When a client opens a connection with subprotocols (new WebSocket(url, ["graphql-transport-ws"])), it sends them in the Sec-WebSocket-Protocol request header. Browsers reject the connection unless the server's handshake response accepts one of the offered subprotocols. By default crossws accepts none — a server never claims to speak a protocol you didn't opt into — so you have to select one.

Return protocol from the upgrade hook to accept a subprotocol for that connection. It should be one of the values the client offered.

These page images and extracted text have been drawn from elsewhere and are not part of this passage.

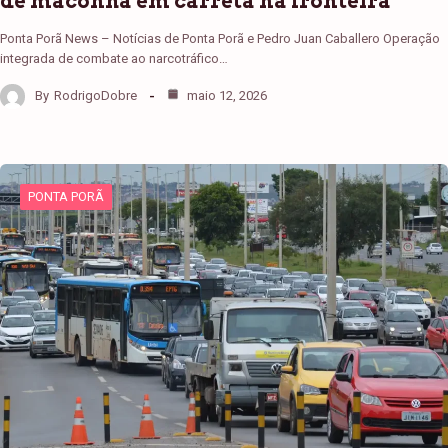
de maconha em carreta na fronteira
Ponta Porã News – Notícias de Ponta Porã e Pedro Juan Caballero Operação
integrada de combate ao narcotráfico…
By
RodrigoDobre
maio 12, 2026
PONTA PORÃ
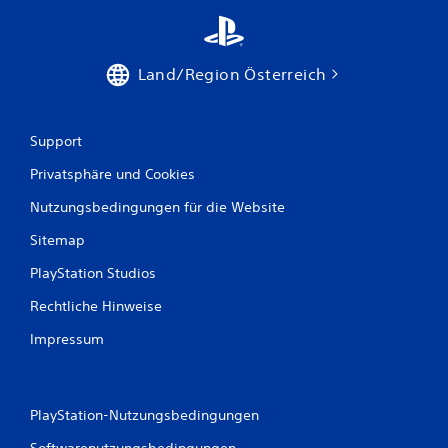
r
n
Land/Region Österreich
e
n
Support
a
Privatsphäre und Cookies
u
Nutzungsbedingungen für die Website
s
Sitemap
4
PlayStation Studios
Rechtliche Hinweise
Impressum
B
e
PlayStation-Nutzungsbedingungen
w
Softwarenutzungsbedingungen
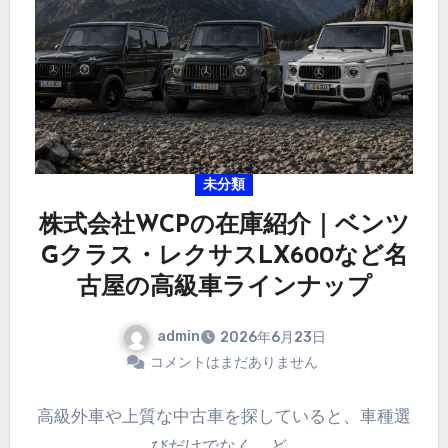
未分類
株式会社WCPの在庫紹介｜ベンツ
Gクラス・レクサスLX600など名
古屋の高級車ラインナップ
admin
2026年6月23日
コメントはまだありません
高級外車や上質な中古車を探していると、車種選
びだけでなく、ど…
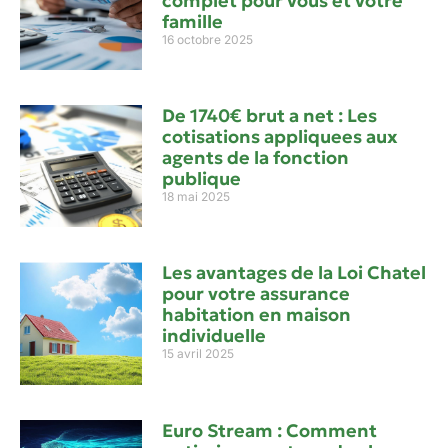
complet pour vous et votre
famille
16 octobre 2025
De 1740€ brut a net : Les
cotisations appliquees aux
agents de la fonction
publique
18 mai 2025
Les avantages de la Loi Chatel
pour votre assurance
habitation en maison
individuelle
15 avril 2025
Euro Stream : Comment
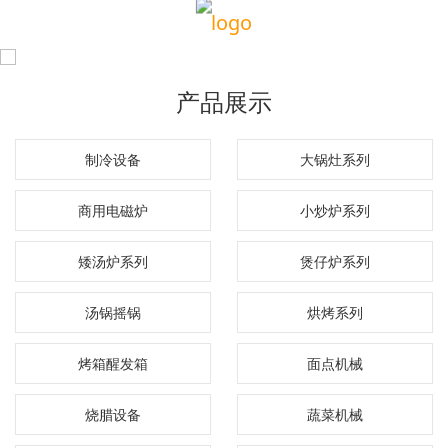
产品展示
制冷设备
大锅灶系列
商用电磁炉
小炒炉系列
矮汤炉系列
煲仔炉系列
汤锅摇锅
烘烤系列
烤箱醒发箱
面点机械
烧腊设备
蔬菜机械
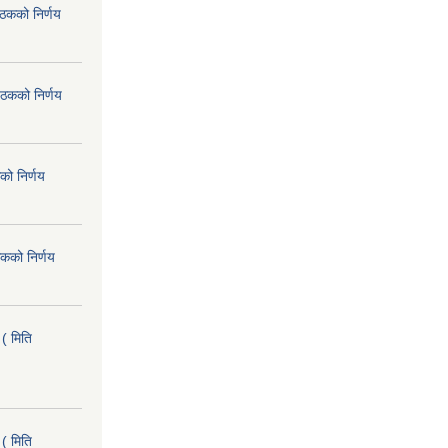
ैठकको निर्णय
ैठकको निर्णय
को निर्णय
कको निर्णय
( मिति
( मिति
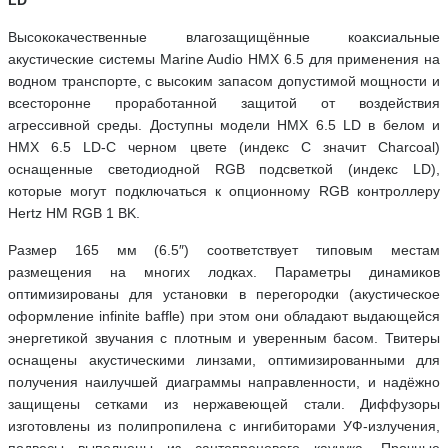
Высококачественные влагозащищённые коаксиальные
акустические системы Marine Audio HMX 6.5 для применения на
водном транспорте, с высоким запасом допустимой мощности и
всесторонне проработанной защитой от воздействия
агрессивной среды. Доступны модели HMX 6.5 LD в белом и
HMX 6.5 LD-C черном цвете (индекс C значит Charcoal)
оснащенные светодиодной RGB подсветкой (индекс LD),
которые могут подключаться к опционному RGB контроллеру
Hertz HM RGB 1 BK.
Размер 165 мм (6.5″) соответствует типовым местам
размещения на многих лодках. Параметры динамиков
оптимизированы для установки в перегородки (акустическое
оформление infinite baffle) при этом они обладают выдающейся
энергетикой звучания с плотным и уверенным басом. Твитеры
оснащены акустическими линзами, оптимизированными для
получения наилучшей диаграммы направленности, и надёжно
защищены сетками из нержавеющей стали. Диффузоры
изготовлены из полипропилена с ингибиторами УФ-излучения,
подвесы выполнены из сантопренового каучука. Прочные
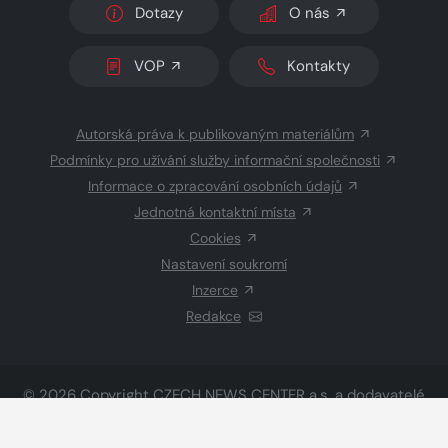
Dotazy
O nás
VOP
Kontakty
Autorská práva k publikovaným materiálům
Podmínky pro užívání služby informační společnosti
Informace o zpracování osobních údajů
Jednotná kontaktní místa
Cookies
Nastavení soukromí
Inzerce
Redakce
© 2026 Copyright
CZECH NEWS CENTER a.s.
a dodavatelé
obsahu
Vysázeno
Grand IT s.r.o.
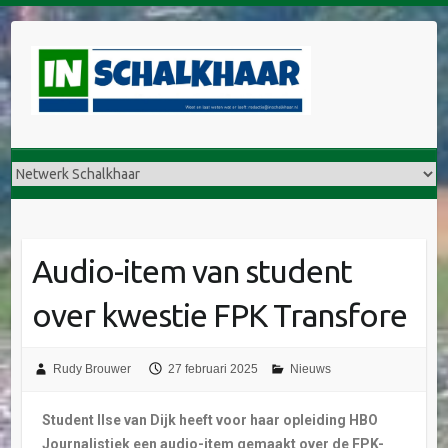
Audio-item van student
over kwestie FPK Transfore
Rudy Brouwer
27 februari 2025
Nieuws
Student Ilse van Dijk heeft voor haar opleiding HBO
Journalistiek een audio-item gemaakt over de FPK-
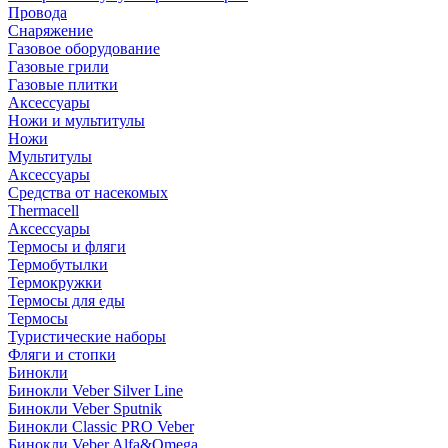
Провода
Снаряжение
Газовое оборудование
Газовые грили
Газовые плитки
Аксессуары
Ножи и мультитулы
Ножи
Мультитулы
Аксессуары
Средства от насекомых
Thermacell
Аксессуары
Термосы и фляги
Термобутылки
Термокружки
Термосы для еды
Термосы
Туристические наборы
Фляги и стопки
Бинокли
Бинокли Veber Silver Line
Бинокли Veber Sputnik
Бинокли Classic PRO Veber
Бинокли Veber Alfa&Omega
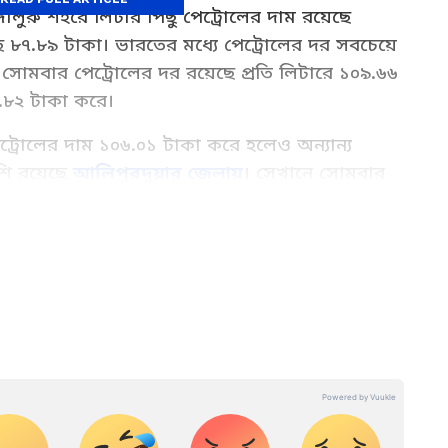
্গালুরু শহরে লিটার পিছু পেট্রোলের দাম রয়েছে
 ৮৭.৮৯ টাকা। ভারতের মধ্যে পেট্রোলের দর সবচেয়ে
সোমবার পেট্রোলের দর রয়েছে প্রতি লিটারে ১০৯.৬৬
.৮২ টাকা করে।
োলের দাম ১০৬.০১ টাকা করে হলেও অন্যান্য
শি রয়েছে
আলিপুরদুয়ার জেলায়
। সেখানে সোমবার
ে ১০৭.২৮ টাকা, ডিজেলের দাম রয়েছে ৯৩.৯২ টাকা।
রোলের দর অন্যান্য জেলাগুলির তুলনায় সামান্য বেশি
 Read latest business news highlights,
েষ ব্যবসার খবর, Personal Finance Tips at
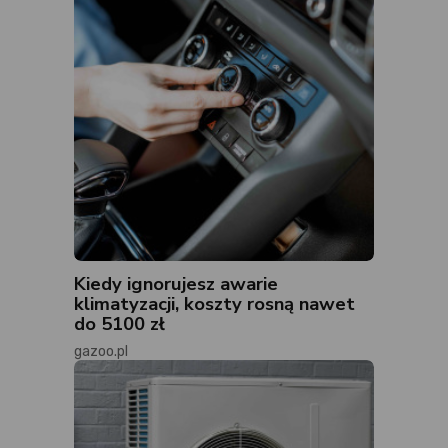
Kiedy ignorujesz awarie
klimatyzacji, koszty rosną nawet
do 5100 zł
gazoo.pl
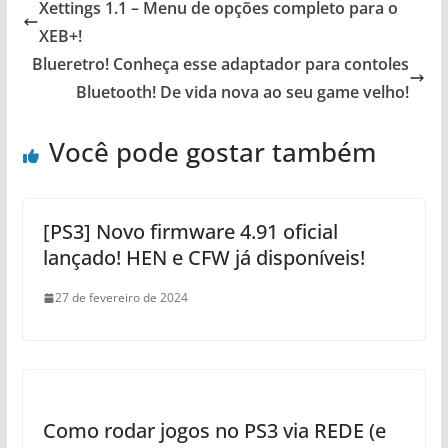
Xettings 1.1 – Menu de opções completo para o
XEB+!
Blueretro! Conheça esse adaptador para contoles
Bluetooth! De vida nova ao seu game velho!
Você pode gostar também
[PS3] Novo firmware 4.91 oficial
lançado! HEN e CFW já disponíveis!
27 de fevereiro de 2024
Como rodar jogos no PS3 via REDE (e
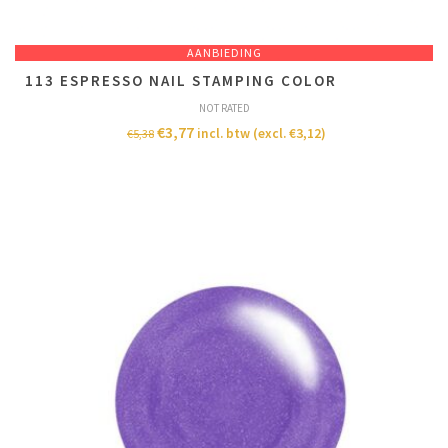
AANBIEDING
113 ESPRESSO NAIL STAMPING COLOR
NOT RATED
€
3,77
incl. btw (excl.
€
3,12
)
€
5,38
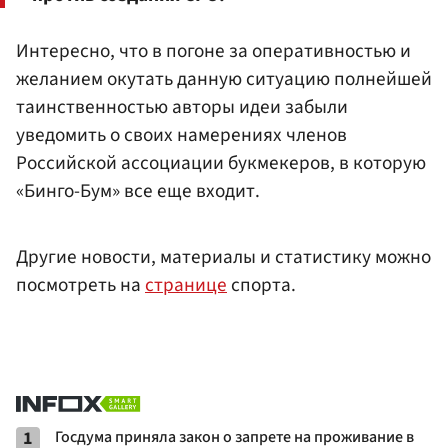
Интересно, что в погоне за оперативностью и
желанием окутать данную ситуацию полнейшей
таинственностью авторы идеи забыли
уведомить о своих намерениях членов
Российской ассоциации букмекеров, в которую
«Бинго-Бум» все еще входит.
Другие новости, материалы и статистику можно
посмотреть на
странице
спорта.
1
Госдума приняла закон о запрете на проживание в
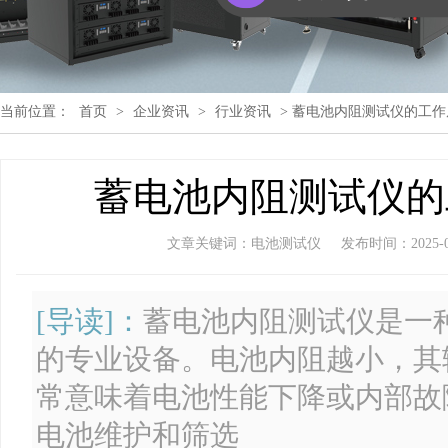
当前位置：
首页
>
企业资讯
>
行业资讯
> 蓄电池内阻测试仪的工
蓄电池内阻测试仪的
文章关键词：电池测试仪
发布时间：2025-08-
[导读]：
蓄电池内阻测试仪是一
的专业设备。电池内阻越小，其
常意味着电池性能下降或内部故
电池维护和筛选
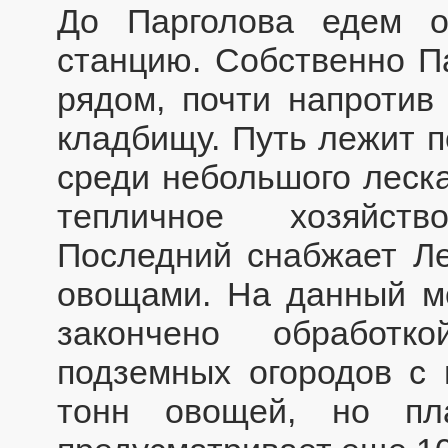
До Парголова едем о
станцию. Собственно Па
рядом, почти напротив 
кладбищу. Путь лежит п
среди небольшого леска
тепличное хозяйств
Последний снабжает Ле
овощами. На данный м
закончено обработк
подземных огородов с 
тонн овощей, но п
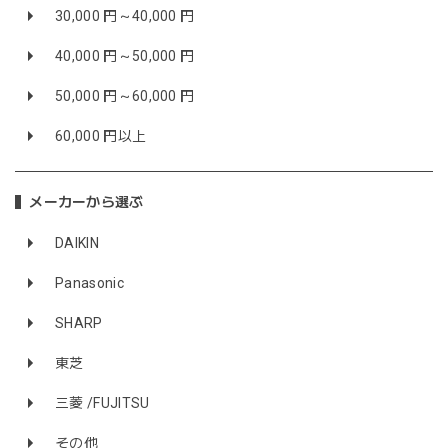
30,000 円～40,000 円
40,000 円～50,000 円
50,000 円～60,000 円
60,000 円以上
メーカーから選ぶ
DAIKIN
Panasonic
SHARP
東芝
三菱 /FUJITSU
その他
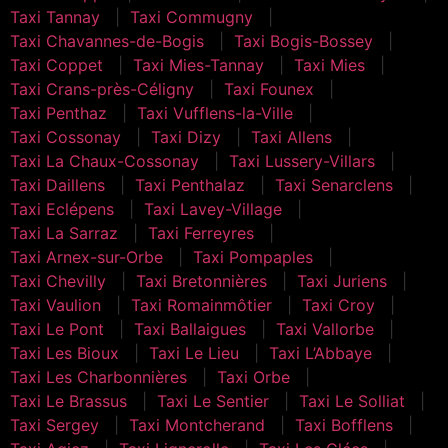
Taxi Tannay
Taxi Commugny
Taxi Chavannes-de-Bogis
Taxi Bogis-Bossey
Taxi Coppet
Taxi Mies-Tannay
Taxi Mies
Taxi Crans-près-Céligny
Taxi Founex
Taxi Penthaz
Taxi Vufflens-la-Ville
Taxi Cossonay
Taxi Dizy
Taxi Allens
Taxi La Chaux-Cossonay
Taxi Lussery-Villars
Taxi Daillens
Taxi Penthalaz
Taxi Senarclens
Taxi Eclépens
Taxi Lavey-Village
Taxi La Sarraz
Taxi Ferreyres
Taxi Arnex-sur-Orbe
Taxi Pompaples
Taxi Chevilly
Taxi Bretonnières
Taxi Juriens
Taxi Vaulion
Taxi Romainmôtier
Taxi Croy
Taxi Le Pont
Taxi Ballaigues
Taxi Vallorbe
Taxi Les Bioux
Taxi Le Lieu
Taxi L’Abbaye
Taxi Les Charbonnières
Taxi Orbe
Taxi Le Brassus
Taxi Le Sentier
Taxi Le Solliat
Taxi Sergey
Taxi Montcherand
Taxi Bofflens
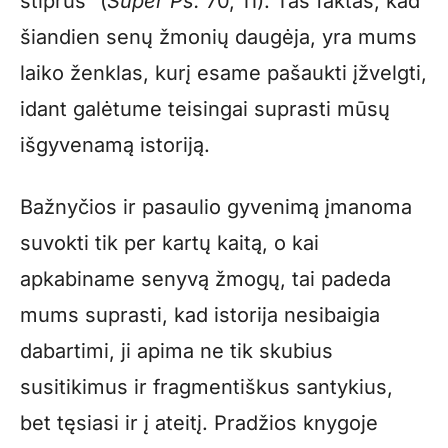
stiprus“ (
Super Ps.
70, 11). Tas faktas, kad
šiandien senų žmonių daugėja, yra mums
laiko ženklas, kurį esame pašaukti įžvelgti,
idant galėtume teisingai suprasti mūsų
išgyvenamą istoriją.
Bažnyčios ir pasaulio gyvenimą įmanoma
suvokti tik per kartų kaitą, o kai
apkabiname senyvą žmogų, tai padeda
mums suprasti, kad istorija nesibaigia
dabartimi, ji apima ne tik skubius
susitikimus ir fragmentiškus santykius,
bet tęsiasi ir į ateitį. Pradžios knygoje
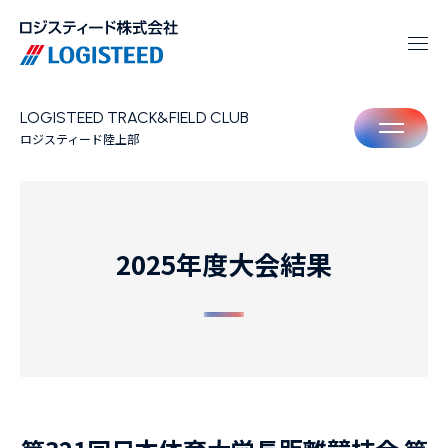
LOGISTEED TRACK&FIELD CLUB
M
ロジスティード陸上部
2025年度大会結果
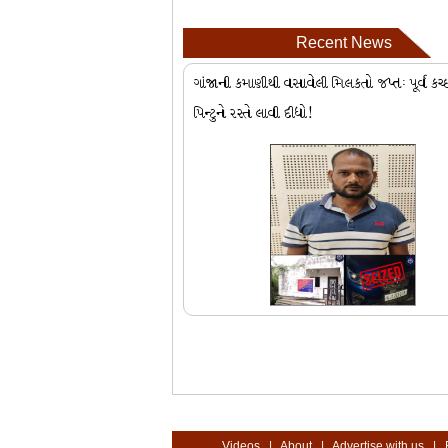
Recent News
ગાંજાની કમાણીથી વસાવેલી મિલકતો જપ્તઃ પૂર્વ કચ્
પિન્ટુને રસ્તે લાવી દીધો!
Videos
|
About
|
Advertise with us
|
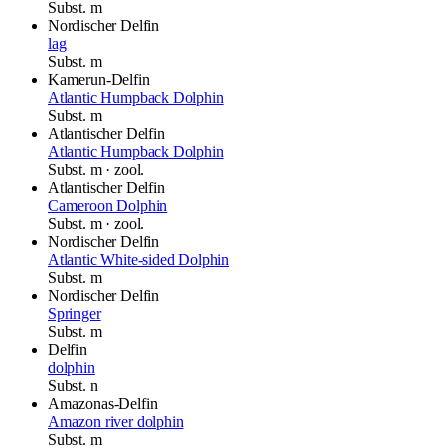
Subst.
m
Nordischer Delfin
lag
Subst.
m
Kamerun-Delfin
Atlantic Humpback Dolphin
Subst.
m
Atlantischer Delfin
Atlantic Humpback Dolphin
Subst.
m
· zool.
Atlantischer Delfin
Cameroon Dolphin
Subst.
m
· zool.
Nordischer Delfin
Atlantic White-sided Dolphin
Subst.
m
Nordischer Delfin
Springer
Subst.
m
Delfin
dolphin
Subst.
n
Amazonas-Delfin
Amazon river dolphin
Subst.
m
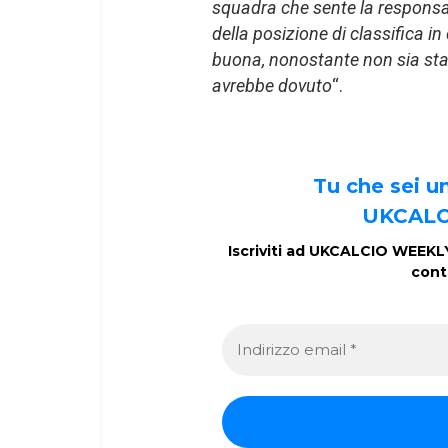
squadra che sente la responsab
della posizione di classifica in
buona, nonostante non sia stat
avrebbe dovuto
“.
Tu che sei 
UKCALC
Iscriviti ad UKCALCIO WEEKLY 
cont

import { defineHooks } from "crossws";

const hooks = defineHooks({
  upgrade(req) {
    const offered = req.headers.get("sec-websocket-protocol"); // "graphql-transport-ws, graphql-ws"
    if (offered?.split(",").some((p) => p.trim() === "graphql-transport-ws")) {
      return { protocol: "graphql-transport-ws" };
    }
  },
});

For a global default that applies to every connection, use the handleProtocols adapter option instead. It receives the set of offered subprotocols and returns the one to accept (or false for none); a protocol returned from the upgrade hook takes precedence over it.

crossws({
  handleProtocols: (protocols) =>
    protocols.has("graphql-transport-ws") ? "graphql-transport-ws" : false,
  hooks,
});
Support is consistent across the Node, Bun and Deno adapters. Bun additionally echoes the first offered subprotocol even when none is selected (oven-sh/bun#18243).